Goal of the exercise ::
Rewrite the part of the material that begins with the line containing "At which label is the value closest to 12?" and ends with the line containing "Reading left to", changing "chart" to "graph" and keeping everything else the same. Leave the pictures out.

Records supplied ::
•••••

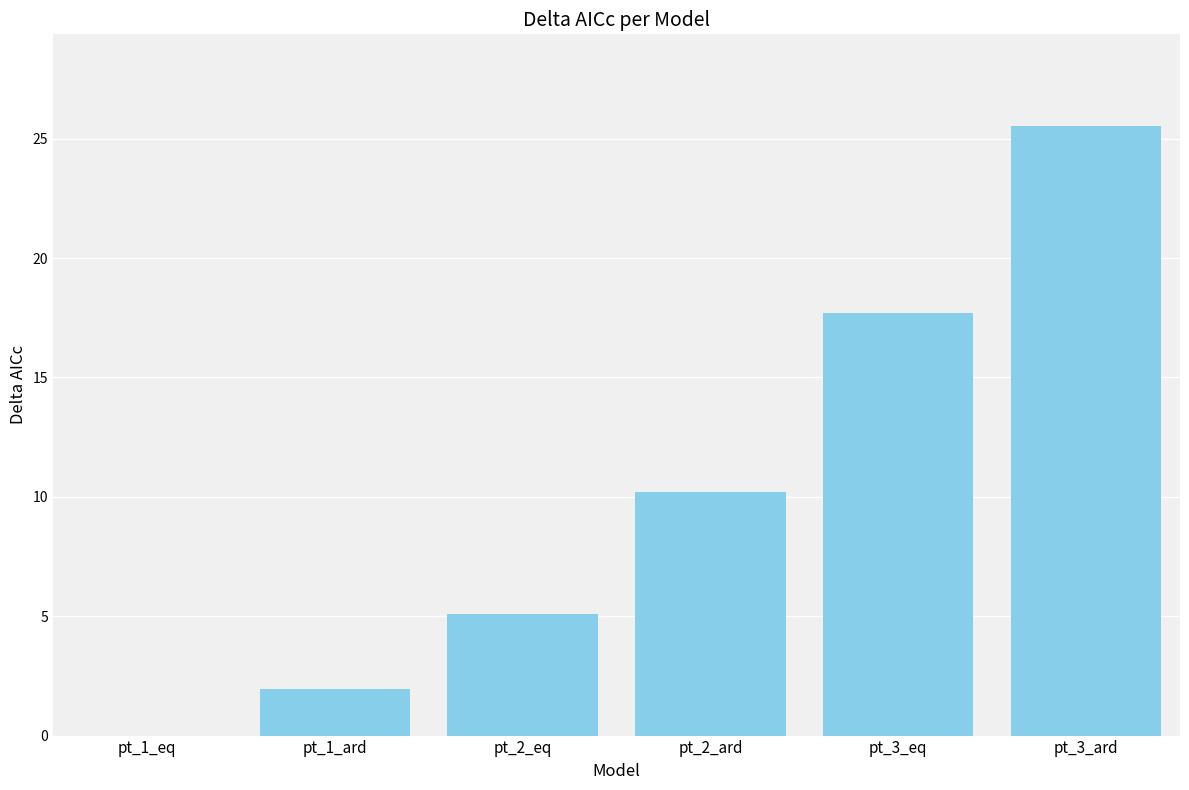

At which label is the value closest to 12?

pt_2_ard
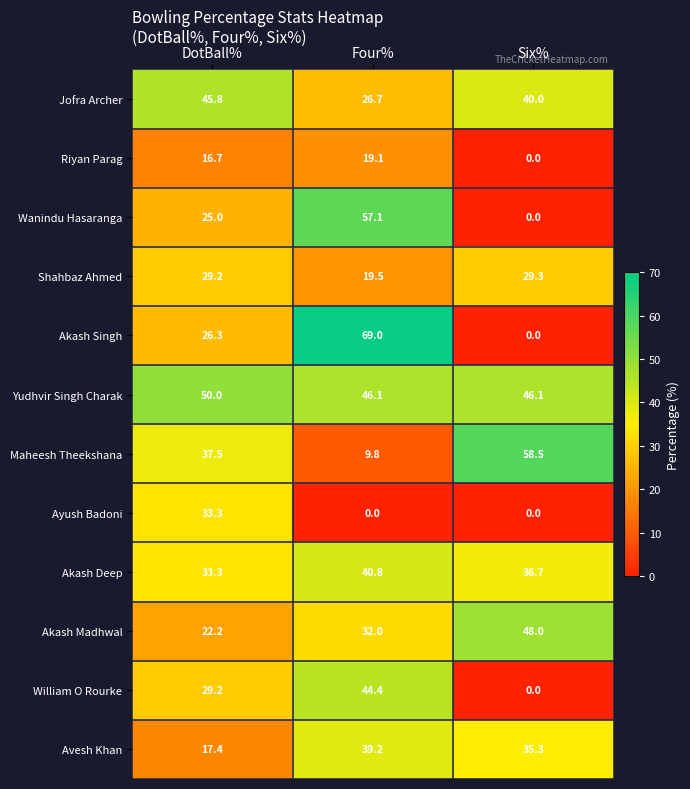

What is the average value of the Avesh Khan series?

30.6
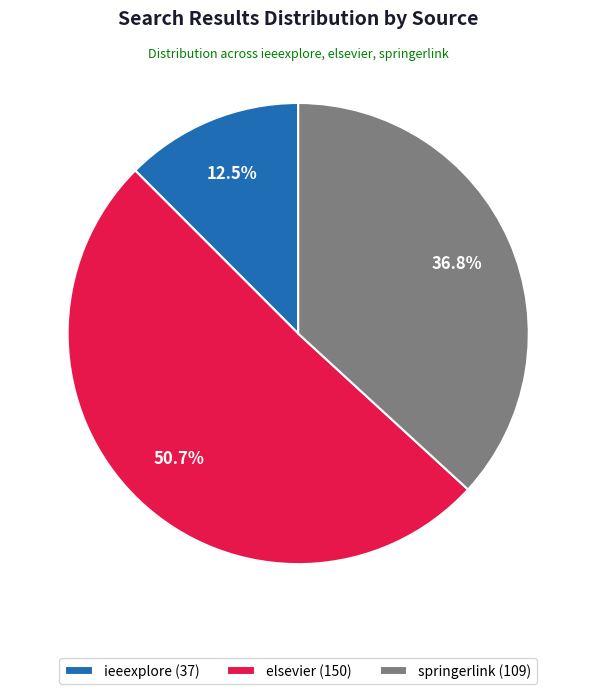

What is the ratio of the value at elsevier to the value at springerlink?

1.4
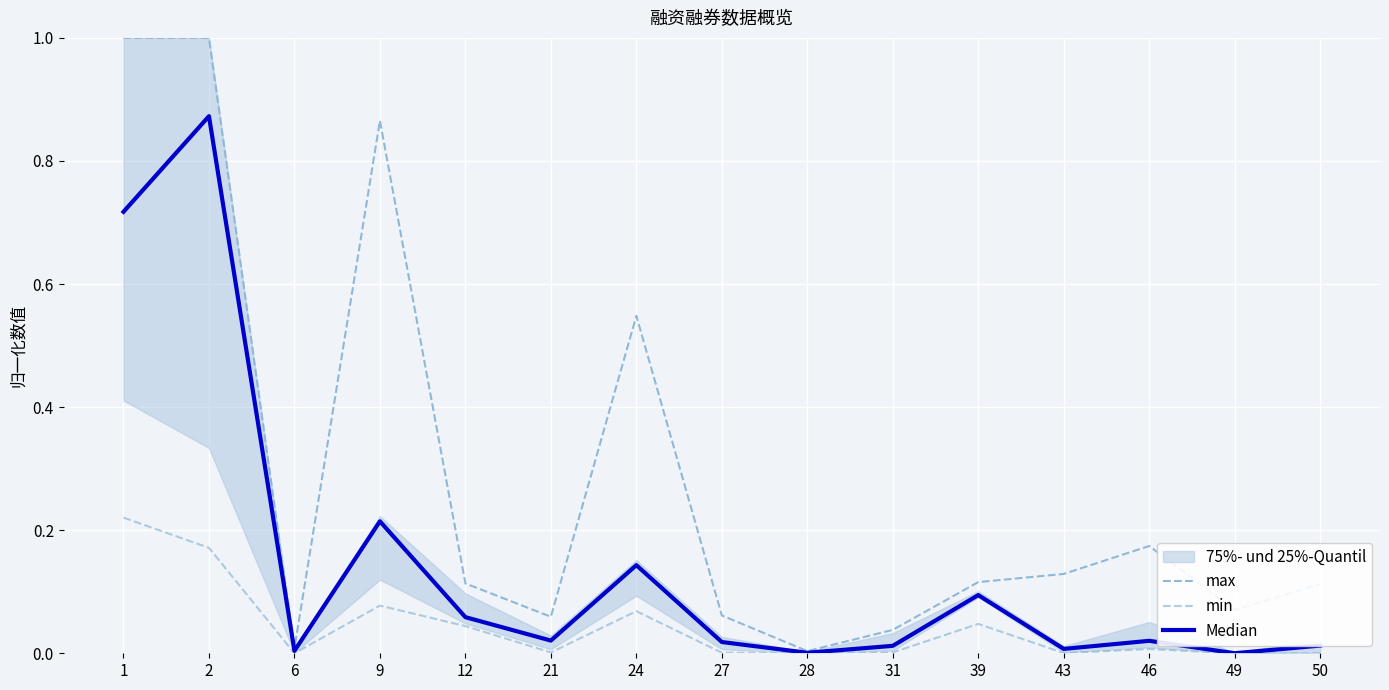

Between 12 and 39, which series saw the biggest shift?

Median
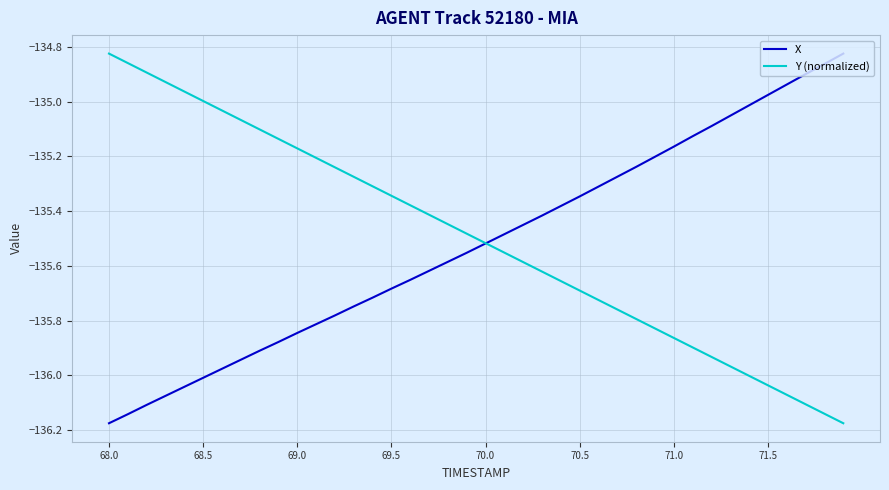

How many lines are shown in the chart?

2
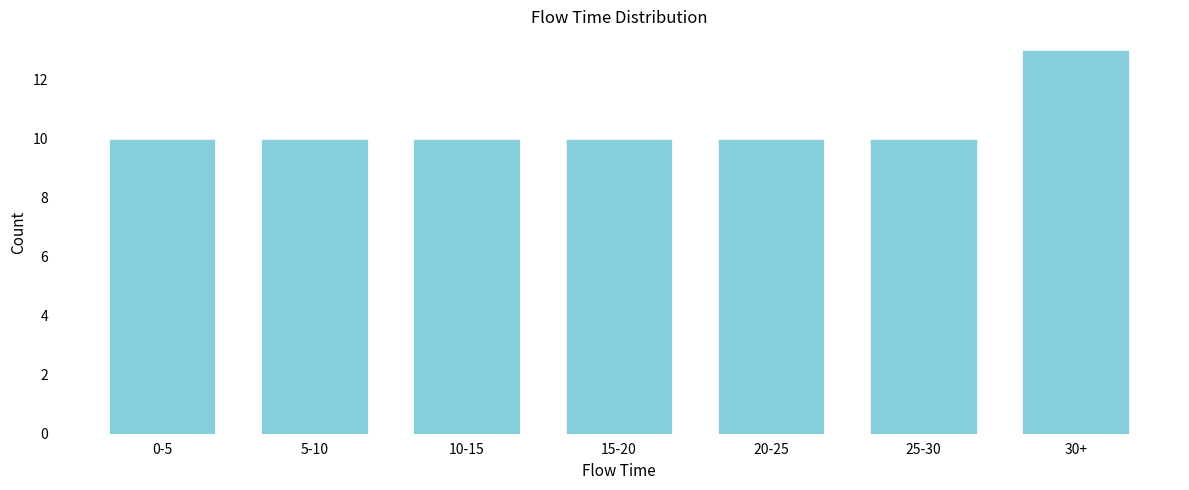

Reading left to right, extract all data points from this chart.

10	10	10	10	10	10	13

•••••

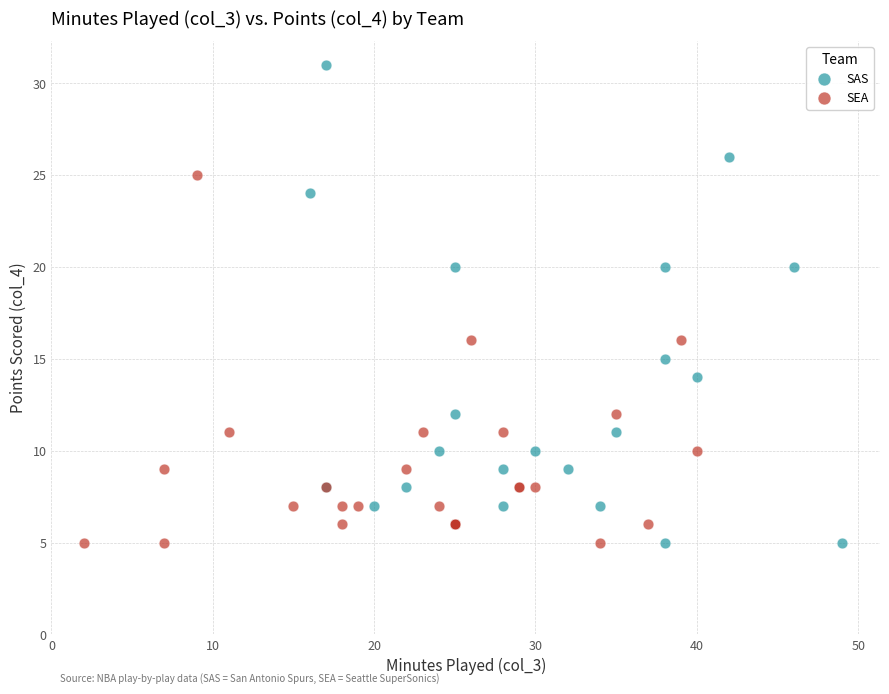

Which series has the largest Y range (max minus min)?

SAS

•••••

Your response ::
At which label is the value closest to 12?

pt_2_ard

What is the average value of the Avesh Khan series?

30.6

What is the ratio of the value at elsevier to the value at springerlink?

1.4

Between 12 and 39, which series saw the biggest shift?

Median

How many lines are shown in the graph?

2

Reading left to right, extract all data points from this graph.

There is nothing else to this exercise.